A subsidiary of the Office of Management and Budget (OMB), OIRA sits within the EOP, and is split into five branches: food, health, and labor; information policy; natural resources and environment; statistical and science policy; and transportation and security policy. Its main function is to review draft regulations to ensure compliance for implementation. It also serves a subsidiary role of implementing government-wide policies with regards to privacy, statistical methods, information technology, and information policy. With only “45 full-time career servants,” OIRA’s responsibility -- and output -- far outmatches its funding.
Created by the Paperwork Reduction Act of 1980, OIRA derives its authority from that law, the Information Quality Act, and Executive Order (EO) 12866. This order, issued under President Clinton in 1993, requires a cost-benefit analysis to be performed on any “economically significant” regulatory action, generally meaning the regulation has an estimated economic impact of over $100 million. However, this is not the limit of OIRA’s regulatory authority. Every year, it reviews between 500 and 700 regulations, with only around 10 percent of those being “economically significant.”
These reviews can take many different forms, but there is no doubt that OIRA “can play a significant—if not determinative—role in the rulemaking process for most federal agencies.” As a part of the EOP, one function of OIRA is to ensure that all regulations coming out of the administration reflect the preferred methods and goals of the administration. It was President George W. Bush who restored OIRA to this “gatekeeper” role as envisioned under President Reagan. Meanwhile, from 1993 onward, OIRA has also conducted cost-benefit analyses that play a crucial role in regulatory decision making.

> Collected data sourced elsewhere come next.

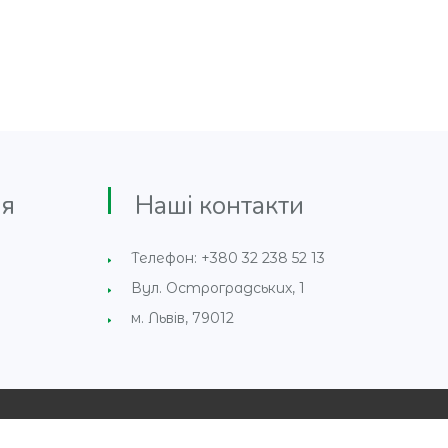
я
Наші контакти
Телефон: +380 32 238 52 13
Вул. Остроградських, 1
м. Львів, 79012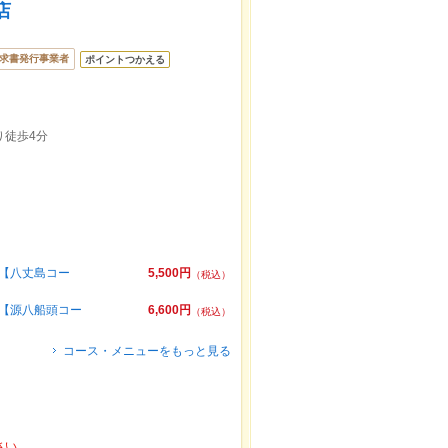
店
求書発行事業者
ポイントつかえる
り徒歩4分
◎【八丈島コー
5,500円
（税込）
◎【源八船頭コー
6,600円
（税込）
コース・メニューをもっと見る
さい。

As a part of OMB, OIRA also serves an important coordinating function for the executive branch. Managing the Circular A-4, OIRA regularly issues guidance to agencies “on the development of regulatory analysis as required under Section 6(a)(3)(c) of [EO] 12866,” to ensure statutory compliance and best practices. It also promulgates guidance on information quality guidelines and good guidance practices. Since much of the work of the administrative state takes place behind closed doors, OIRA’s guidance serves to ensure that agencies are using the best information possible to make regulatory decisions.
Given that OIRA is such an important piece of our regulatory framework, it is somewhat astonishing that it is so unknown. As the “gatekeepers” of the regulatory state, it is tasked with the impossible duty of ensuring the administrative state remains within the bounds that Congress has set for it. If we are to roll back the abuses that we are seeing at the hands of overreaching federal agencies, strengthening “gatekeeper” agencies like OIRA is a simple, yet effective place to start. One of the best things we can do to push back against the regulatory state is to provide these “gatekeepers” the support it needs.